### What the exercise asks
Please give every record below again exactly, and keep the pictures out.

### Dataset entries
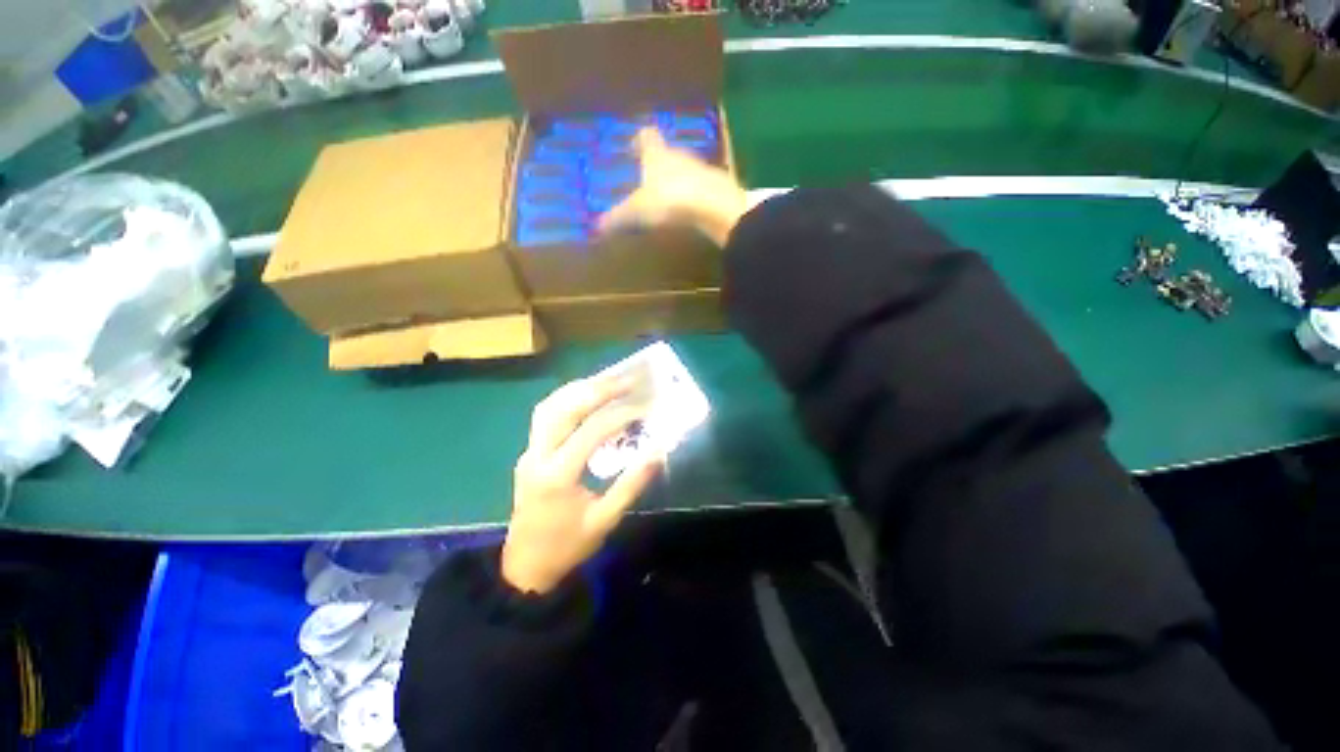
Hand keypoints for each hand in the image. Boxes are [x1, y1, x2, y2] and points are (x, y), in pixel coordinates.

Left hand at [501, 377, 661, 594]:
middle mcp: (537, 456)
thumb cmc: (568, 546)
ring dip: (579, 389)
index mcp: (557, 476)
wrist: (526, 566)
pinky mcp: (528, 452)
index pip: (591, 433)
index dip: (620, 416)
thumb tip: (658, 451)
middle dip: (598, 389)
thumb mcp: (605, 520)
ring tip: (609, 381)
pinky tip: (586, 396)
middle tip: (628, 379)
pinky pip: (545, 415)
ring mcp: (528, 451)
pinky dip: (567, 398)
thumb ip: (631, 484)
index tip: (645, 407)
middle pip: (564, 409)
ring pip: (549, 406)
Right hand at [597, 128, 749, 246]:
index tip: (632, 147)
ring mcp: (701, 168)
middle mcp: (679, 155)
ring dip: (678, 177)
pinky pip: (701, 186)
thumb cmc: (669, 199)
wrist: (713, 206)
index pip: (647, 136)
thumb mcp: (638, 211)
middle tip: (648, 176)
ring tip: (668, 194)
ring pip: (685, 168)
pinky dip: (694, 192)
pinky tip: (690, 206)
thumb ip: (618, 218)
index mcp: (657, 154)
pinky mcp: (716, 186)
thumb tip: (596, 227)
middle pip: (667, 152)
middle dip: (658, 162)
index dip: (639, 139)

### Task result
Hand keypoints for each hand in the image. Boxes are [x1, y1, x2, y2] and points are (x, y), in pixel coordinates.

Left hand at [501, 377, 661, 594]:
middle mcp: (537, 456)
thumb cmc: (568, 546)
ring dip: (579, 389)
index mcp: (557, 476)
wrist: (526, 566)
pinky mcp: (528, 452)
index pip: (591, 433)
index dip: (620, 416)
thumb tip: (658, 451)
middle dip: (598, 389)
thumb mcp: (605, 520)
ring tip: (609, 381)
pinky tip: (586, 396)
middle tip: (628, 379)
pinky pip: (545, 415)
ring mcp: (528, 451)
pinky dip: (567, 398)
thumb ip: (631, 484)
index tip: (645, 407)
middle pip: (564, 409)
ring pip: (549, 406)
Right hand at [597, 128, 749, 246]:
index tip: (632, 147)
ring mcp: (701, 168)
middle mcp: (679, 155)
ring dip: (678, 177)
pinky pip: (701, 186)
thumb cmc: (669, 199)
wrist: (713, 206)
index pip: (647, 136)
thumb mcp: (638, 211)
middle tip: (648, 176)
ring tip: (668, 194)
ring pip: (685, 168)
pinky dip: (694, 192)
pinky tip: (690, 206)
thumb ip: (618, 218)
index mcp: (657, 154)
pinky mcp: (716, 186)
thumb tip: (596, 227)
middle pip: (667, 152)
middle dip: (658, 162)
index dip: (639, 139)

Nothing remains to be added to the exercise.